It is hard to look at the news and social media without seeing that the level of civility in our public discourse needs to be substantially elevated. How political leaders and other public figures speak in 2017 can be needlessly aggressive and intentionally incendiary. It is even more challenging to comment on any of it without fearing our words might be perceived as politically charged. All too often, there is someone waiting in the wings and ready to say hurtful things in response to perceived aggression.
I am deeply concerned that we are overlooking the toll that the simple act of observing the events highlighted in the news is taking on us individually, not to mention its impact on the collective consciousness of our society. Merely observing an adverse event on the news or in social media evokes a physiological response in our bodies that mimics the same response we would have had if we had been there ourselves, albeit to a lesser degree. Over time, this can result in compassion fatigue, also known as secondary PTSD.
I believe that if we want things around us to start getting better, we can take effective action now by tending to ourselves and our own response to what is happening in our neighborhoods, in our communities, in our nation and around the globe. “Be the change you wish to see in the world” is a value we hold in my family. Sometimes it seems like humanity is engaging in a war of each against the other. I have found that I actually can self-regulate my reactions to this while contributing positively to the collective consciousness through some simple steps.

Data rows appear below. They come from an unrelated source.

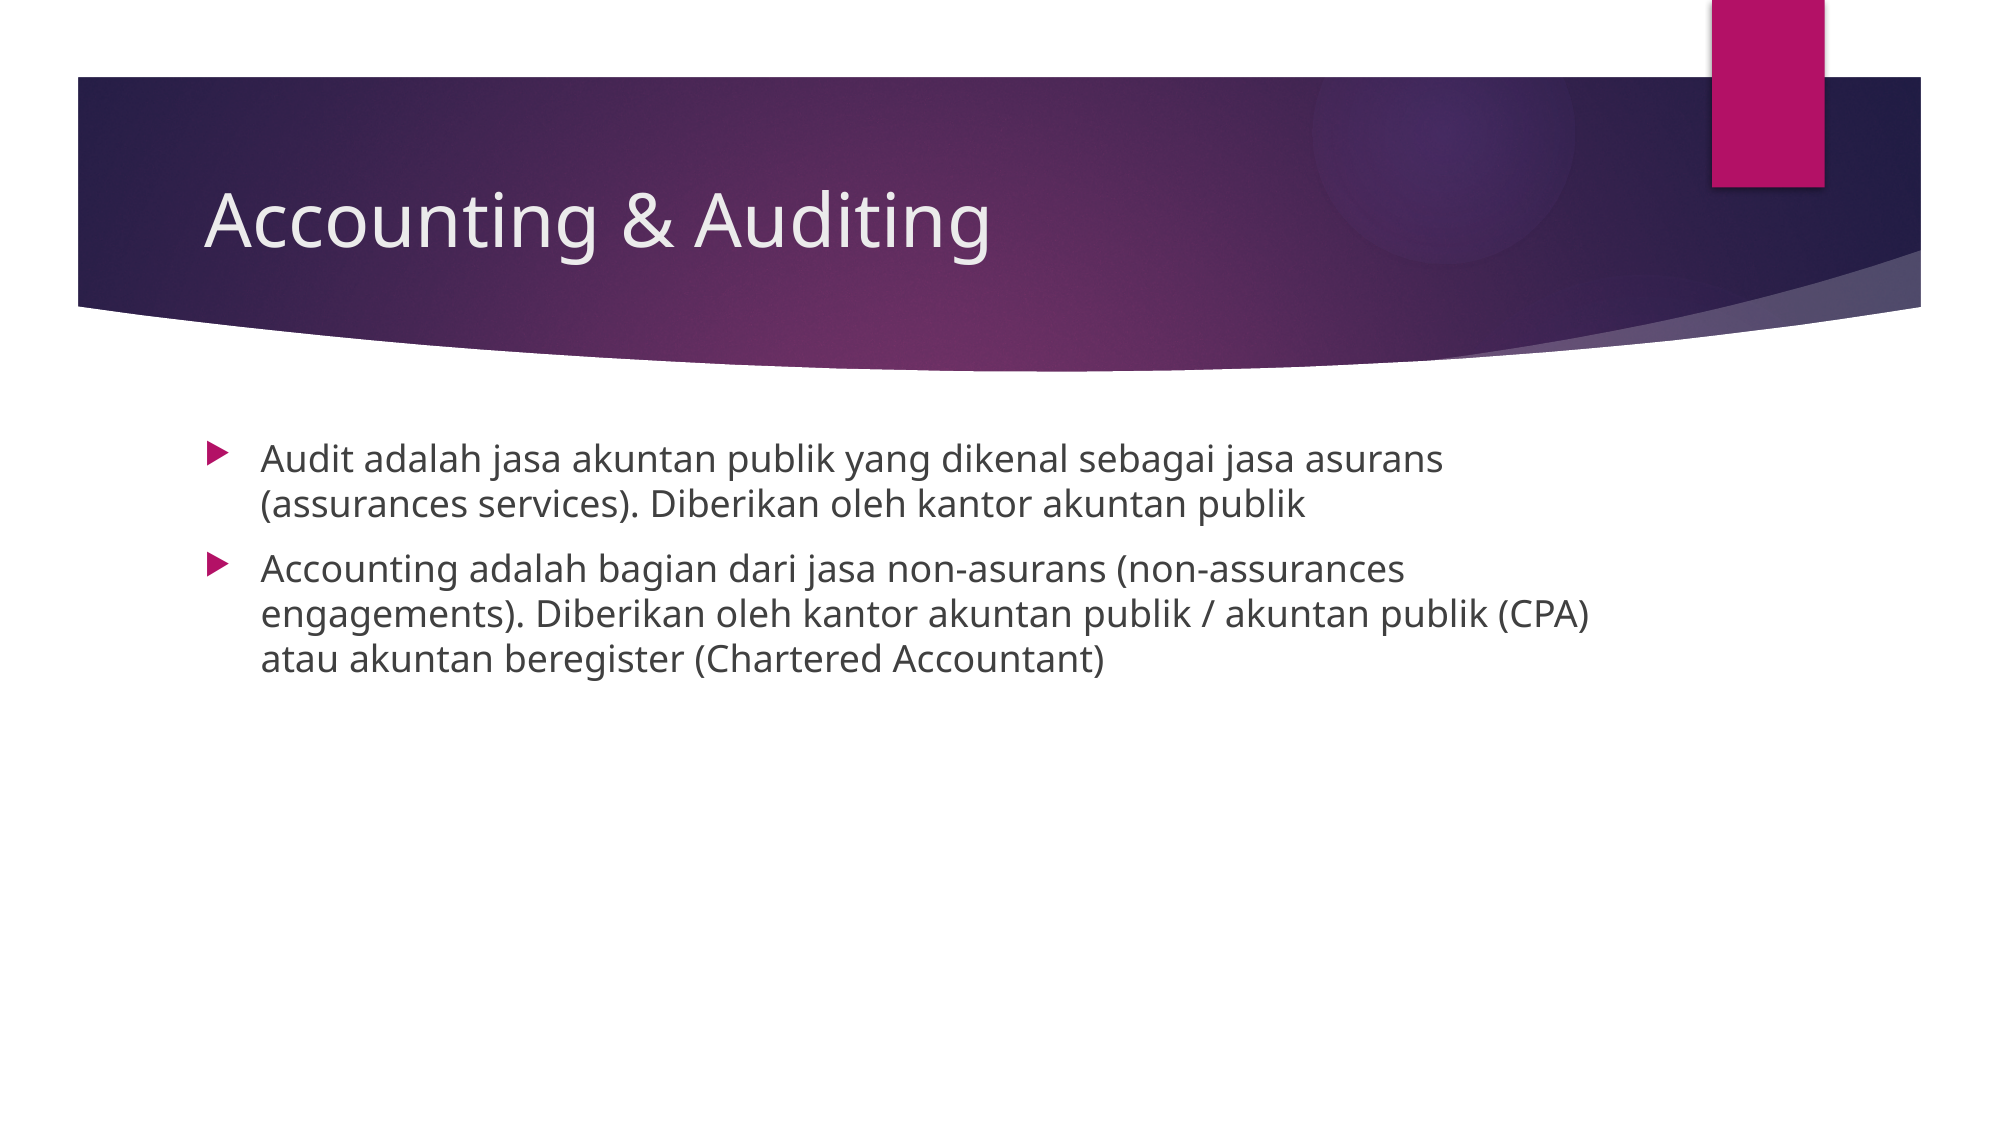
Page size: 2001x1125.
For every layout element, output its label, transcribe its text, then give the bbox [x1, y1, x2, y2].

list Audit adalah jasa akuntan publik yang dikenal sebagai jasa asurans (assurances services). Diberikan oleh kantor akuntan publik Accounting adalah bagian dari jasa non-asurans (non-assurances engagements). Diberikan oleh kantor akuntan publik / akuntan publik (CPA) atau akuntan beregister (Chartered Accountant) [189, 427, 1638, 988]
title Accounting & Auditing [189, 159, 1627, 276]
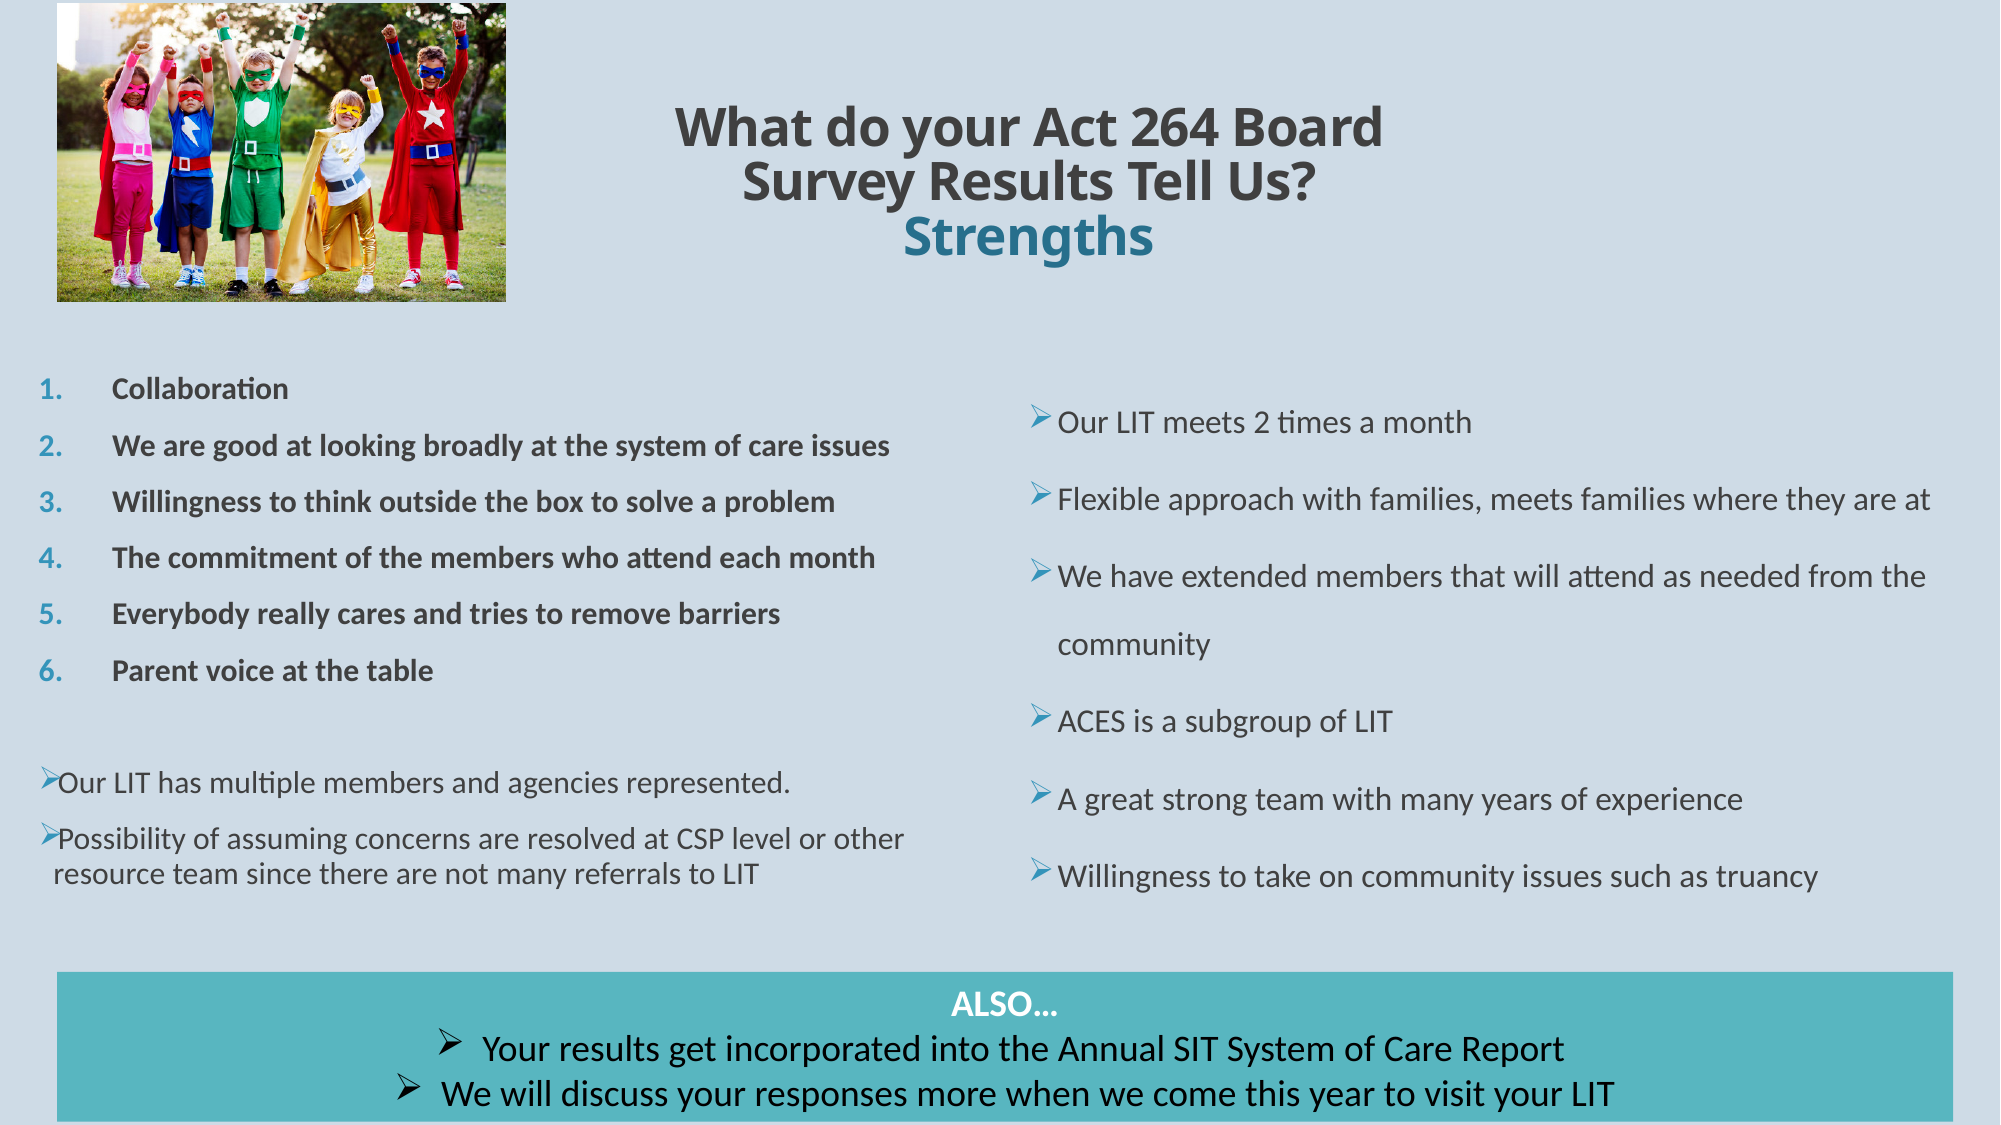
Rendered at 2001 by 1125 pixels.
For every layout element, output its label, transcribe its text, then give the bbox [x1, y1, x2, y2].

When I read about the tragic effects of a natural disaster, read a politically charged tweet, view a racially incendiary Facebook post, or view footage from a mass and/or unjust shooting, I transition away from it responsibly by responding like this:
-Sense my two feet on the ground
-Take a deep 4-second inhale followed by an even 6-second exhale at least three times
-Say to myself: “May I be safe, may I be happy, may I be healthy, may I live with ease.” Then, thinking of the people impacted by the events, I say, “May you be safe, may you be happy, may you be healthy, may you live with ease.” Finally, with the truth in mind that we are all one humanity and the light in me sees and honors the light inside of all living beings, say, “May we all be safe, may we all be happy, may we all be healthy, may we all live with ease.” (Add one more deep breath here if you wish.)
We can elevate the place of civil discourse in our society one autonomic nervous system at a time. Mindfulness provides a great foundation within ourselves for what it means to be a citizen of democracy. The world is constantly changing, and so are our cells. Please join me in contributing to the right side of humanity by starting with our own positive, personal mindfulness practice. This is urgently nonpartisan, and it truly does not matter what side of the aisle you are on. We can all have a positive impact.